#### Supplied data
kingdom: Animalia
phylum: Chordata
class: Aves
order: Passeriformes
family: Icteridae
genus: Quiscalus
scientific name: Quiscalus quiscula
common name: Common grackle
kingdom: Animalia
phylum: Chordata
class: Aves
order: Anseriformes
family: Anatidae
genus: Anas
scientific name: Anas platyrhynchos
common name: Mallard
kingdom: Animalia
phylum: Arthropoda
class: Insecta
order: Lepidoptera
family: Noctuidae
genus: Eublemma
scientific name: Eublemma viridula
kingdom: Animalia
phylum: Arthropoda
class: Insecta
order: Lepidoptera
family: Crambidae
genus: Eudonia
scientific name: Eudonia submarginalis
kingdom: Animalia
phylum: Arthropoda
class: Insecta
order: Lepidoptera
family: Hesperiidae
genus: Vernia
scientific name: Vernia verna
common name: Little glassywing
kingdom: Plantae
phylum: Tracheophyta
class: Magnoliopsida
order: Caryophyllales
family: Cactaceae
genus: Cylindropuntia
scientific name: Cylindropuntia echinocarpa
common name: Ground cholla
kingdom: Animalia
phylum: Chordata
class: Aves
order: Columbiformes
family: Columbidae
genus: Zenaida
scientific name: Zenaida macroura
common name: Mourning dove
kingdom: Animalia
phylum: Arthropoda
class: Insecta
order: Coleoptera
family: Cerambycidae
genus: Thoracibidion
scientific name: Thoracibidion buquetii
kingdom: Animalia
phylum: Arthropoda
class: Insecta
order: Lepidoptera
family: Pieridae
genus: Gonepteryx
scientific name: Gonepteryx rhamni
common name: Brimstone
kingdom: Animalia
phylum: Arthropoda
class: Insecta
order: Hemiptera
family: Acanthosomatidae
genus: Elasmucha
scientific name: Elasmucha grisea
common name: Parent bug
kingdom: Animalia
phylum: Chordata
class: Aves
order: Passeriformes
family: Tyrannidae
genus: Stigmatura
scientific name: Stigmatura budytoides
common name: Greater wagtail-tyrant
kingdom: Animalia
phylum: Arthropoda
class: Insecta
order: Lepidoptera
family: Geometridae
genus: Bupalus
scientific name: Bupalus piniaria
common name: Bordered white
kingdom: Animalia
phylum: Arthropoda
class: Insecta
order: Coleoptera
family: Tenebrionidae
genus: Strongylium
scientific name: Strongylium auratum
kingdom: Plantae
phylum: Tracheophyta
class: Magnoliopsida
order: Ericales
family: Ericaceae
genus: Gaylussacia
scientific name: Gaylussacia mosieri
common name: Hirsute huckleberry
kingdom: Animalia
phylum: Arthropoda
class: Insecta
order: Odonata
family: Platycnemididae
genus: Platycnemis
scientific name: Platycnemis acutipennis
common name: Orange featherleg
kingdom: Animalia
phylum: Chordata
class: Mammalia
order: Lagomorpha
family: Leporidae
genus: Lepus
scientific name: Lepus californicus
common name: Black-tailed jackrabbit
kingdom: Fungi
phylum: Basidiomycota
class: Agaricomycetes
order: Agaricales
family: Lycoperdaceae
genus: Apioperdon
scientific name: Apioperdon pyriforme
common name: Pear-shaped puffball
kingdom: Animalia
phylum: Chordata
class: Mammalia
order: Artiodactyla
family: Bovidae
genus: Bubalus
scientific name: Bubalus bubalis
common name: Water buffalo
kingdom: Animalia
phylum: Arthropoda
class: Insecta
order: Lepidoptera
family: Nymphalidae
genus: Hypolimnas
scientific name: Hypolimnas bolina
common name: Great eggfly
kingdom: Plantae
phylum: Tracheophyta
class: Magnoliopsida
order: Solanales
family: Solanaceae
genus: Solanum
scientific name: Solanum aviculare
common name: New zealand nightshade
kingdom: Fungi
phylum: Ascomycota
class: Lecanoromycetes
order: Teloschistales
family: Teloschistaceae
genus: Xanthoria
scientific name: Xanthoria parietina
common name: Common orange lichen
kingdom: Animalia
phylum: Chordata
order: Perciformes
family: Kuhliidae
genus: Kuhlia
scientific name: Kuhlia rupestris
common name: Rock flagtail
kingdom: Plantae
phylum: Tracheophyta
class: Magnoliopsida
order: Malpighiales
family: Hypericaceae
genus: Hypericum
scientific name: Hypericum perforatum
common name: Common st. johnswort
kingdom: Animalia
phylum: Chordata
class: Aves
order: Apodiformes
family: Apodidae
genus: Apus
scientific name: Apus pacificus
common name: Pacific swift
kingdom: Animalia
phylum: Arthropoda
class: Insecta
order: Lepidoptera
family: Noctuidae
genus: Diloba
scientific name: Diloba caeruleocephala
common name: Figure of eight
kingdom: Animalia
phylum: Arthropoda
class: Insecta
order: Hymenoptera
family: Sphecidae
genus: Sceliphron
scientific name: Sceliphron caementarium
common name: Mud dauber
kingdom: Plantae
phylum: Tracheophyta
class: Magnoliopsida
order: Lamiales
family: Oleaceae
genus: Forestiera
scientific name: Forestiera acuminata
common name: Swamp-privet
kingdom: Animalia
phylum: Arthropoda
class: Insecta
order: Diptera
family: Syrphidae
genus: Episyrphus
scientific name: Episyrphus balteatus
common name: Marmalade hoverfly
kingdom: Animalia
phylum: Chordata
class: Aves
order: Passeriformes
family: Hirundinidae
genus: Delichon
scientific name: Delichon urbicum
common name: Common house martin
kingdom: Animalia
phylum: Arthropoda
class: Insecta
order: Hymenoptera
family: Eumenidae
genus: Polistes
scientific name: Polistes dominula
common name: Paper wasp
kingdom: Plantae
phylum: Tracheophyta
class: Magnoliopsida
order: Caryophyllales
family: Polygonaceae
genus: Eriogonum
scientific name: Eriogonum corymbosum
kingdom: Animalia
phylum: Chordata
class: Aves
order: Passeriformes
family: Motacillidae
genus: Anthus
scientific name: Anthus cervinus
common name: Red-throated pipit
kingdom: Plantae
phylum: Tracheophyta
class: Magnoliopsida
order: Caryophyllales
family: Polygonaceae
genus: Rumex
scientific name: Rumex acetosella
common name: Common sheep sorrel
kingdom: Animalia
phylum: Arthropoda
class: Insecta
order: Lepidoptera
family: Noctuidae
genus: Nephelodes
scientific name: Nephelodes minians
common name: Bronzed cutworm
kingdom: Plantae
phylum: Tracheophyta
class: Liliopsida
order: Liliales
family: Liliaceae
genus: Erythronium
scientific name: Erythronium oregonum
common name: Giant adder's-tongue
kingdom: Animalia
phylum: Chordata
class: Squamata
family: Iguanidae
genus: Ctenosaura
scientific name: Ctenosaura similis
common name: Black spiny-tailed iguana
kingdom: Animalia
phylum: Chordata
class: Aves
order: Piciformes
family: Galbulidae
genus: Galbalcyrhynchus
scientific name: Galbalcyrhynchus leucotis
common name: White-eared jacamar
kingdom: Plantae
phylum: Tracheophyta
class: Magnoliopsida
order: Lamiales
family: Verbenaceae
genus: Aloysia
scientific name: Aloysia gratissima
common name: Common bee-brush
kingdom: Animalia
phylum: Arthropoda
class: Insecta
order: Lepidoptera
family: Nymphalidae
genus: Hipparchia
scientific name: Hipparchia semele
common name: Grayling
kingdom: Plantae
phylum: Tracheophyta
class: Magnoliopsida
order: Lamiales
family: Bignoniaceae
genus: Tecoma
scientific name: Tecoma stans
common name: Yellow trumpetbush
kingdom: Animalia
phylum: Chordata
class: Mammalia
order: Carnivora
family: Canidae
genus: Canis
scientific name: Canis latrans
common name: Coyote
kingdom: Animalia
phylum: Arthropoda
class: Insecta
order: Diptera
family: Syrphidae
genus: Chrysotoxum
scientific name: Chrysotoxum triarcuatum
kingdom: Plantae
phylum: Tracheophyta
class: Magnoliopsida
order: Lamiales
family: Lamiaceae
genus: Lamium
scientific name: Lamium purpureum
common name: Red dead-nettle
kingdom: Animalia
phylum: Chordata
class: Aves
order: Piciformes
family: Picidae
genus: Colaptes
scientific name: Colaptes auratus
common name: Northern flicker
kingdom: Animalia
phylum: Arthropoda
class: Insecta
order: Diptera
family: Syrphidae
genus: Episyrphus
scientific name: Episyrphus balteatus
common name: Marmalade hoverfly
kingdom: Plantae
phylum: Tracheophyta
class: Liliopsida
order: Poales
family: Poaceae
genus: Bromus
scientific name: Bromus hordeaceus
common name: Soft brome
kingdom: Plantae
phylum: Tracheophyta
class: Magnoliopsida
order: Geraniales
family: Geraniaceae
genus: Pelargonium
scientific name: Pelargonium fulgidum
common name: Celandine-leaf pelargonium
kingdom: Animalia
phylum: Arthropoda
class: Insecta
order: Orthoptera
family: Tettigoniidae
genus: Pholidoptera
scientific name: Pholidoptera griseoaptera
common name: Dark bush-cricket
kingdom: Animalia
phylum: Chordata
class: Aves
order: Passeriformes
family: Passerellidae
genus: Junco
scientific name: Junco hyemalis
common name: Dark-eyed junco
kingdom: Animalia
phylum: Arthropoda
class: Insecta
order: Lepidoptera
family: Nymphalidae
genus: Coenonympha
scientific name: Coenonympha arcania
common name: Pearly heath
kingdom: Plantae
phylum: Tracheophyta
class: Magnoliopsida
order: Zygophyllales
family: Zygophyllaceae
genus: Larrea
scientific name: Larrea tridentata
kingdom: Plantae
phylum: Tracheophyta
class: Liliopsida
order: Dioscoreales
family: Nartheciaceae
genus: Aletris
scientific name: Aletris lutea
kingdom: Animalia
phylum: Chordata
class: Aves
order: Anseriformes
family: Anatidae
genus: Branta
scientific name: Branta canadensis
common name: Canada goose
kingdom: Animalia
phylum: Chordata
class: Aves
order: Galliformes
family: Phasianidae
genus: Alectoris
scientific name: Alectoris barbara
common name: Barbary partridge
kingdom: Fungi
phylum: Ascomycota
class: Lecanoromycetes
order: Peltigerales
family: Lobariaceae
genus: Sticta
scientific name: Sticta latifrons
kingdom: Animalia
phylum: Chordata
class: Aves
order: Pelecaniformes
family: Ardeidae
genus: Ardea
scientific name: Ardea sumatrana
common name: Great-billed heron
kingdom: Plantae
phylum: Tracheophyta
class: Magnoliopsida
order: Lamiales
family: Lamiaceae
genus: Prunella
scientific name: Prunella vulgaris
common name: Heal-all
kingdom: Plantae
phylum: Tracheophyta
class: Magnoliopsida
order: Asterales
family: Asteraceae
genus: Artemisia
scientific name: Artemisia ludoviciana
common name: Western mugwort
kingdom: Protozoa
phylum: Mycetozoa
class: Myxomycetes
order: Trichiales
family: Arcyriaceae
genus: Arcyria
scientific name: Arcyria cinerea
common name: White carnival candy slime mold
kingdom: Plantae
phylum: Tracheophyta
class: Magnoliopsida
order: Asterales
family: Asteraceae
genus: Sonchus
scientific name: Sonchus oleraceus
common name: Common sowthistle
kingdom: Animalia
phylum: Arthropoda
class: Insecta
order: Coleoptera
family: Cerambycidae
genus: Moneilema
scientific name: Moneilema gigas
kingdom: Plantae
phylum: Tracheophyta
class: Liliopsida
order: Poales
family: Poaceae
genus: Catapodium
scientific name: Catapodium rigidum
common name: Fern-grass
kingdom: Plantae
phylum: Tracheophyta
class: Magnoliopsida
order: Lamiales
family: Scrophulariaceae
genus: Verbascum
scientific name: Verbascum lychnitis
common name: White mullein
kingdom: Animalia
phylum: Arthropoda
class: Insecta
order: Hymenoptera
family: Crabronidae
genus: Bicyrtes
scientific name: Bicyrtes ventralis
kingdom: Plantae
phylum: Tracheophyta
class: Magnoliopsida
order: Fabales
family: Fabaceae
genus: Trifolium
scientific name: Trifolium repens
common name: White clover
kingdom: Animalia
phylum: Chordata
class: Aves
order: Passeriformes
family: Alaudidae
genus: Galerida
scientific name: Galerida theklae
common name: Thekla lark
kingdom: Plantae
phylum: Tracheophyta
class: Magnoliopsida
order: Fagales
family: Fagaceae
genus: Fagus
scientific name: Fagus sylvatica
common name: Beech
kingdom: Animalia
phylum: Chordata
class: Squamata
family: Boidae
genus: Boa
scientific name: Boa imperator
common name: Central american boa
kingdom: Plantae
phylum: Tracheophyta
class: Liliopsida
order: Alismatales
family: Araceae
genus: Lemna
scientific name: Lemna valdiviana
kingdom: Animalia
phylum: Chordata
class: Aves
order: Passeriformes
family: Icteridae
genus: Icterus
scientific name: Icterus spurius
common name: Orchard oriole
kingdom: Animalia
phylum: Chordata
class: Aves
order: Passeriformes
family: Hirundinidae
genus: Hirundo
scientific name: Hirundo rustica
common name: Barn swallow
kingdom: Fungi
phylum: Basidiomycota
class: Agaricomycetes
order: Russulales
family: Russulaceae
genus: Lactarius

#### Instructions to follow
Output the lines of the data verbatim, from the line with "common name: Water buffalo" up to and including the line with "order: Solanales".

#### Expected answer
common name: Water buffalo
kingdom: Animalia
phylum: Arthropoda
class: Insecta
order: Lepidoptera
family: Nymphalidae
genus: Hypolimnas
scientific name: Hypolimnas bolina
common name: Great eggfly
kingdom: Plantae
phylum: Tracheophyta
class: Magnoliopsida
order: Solanales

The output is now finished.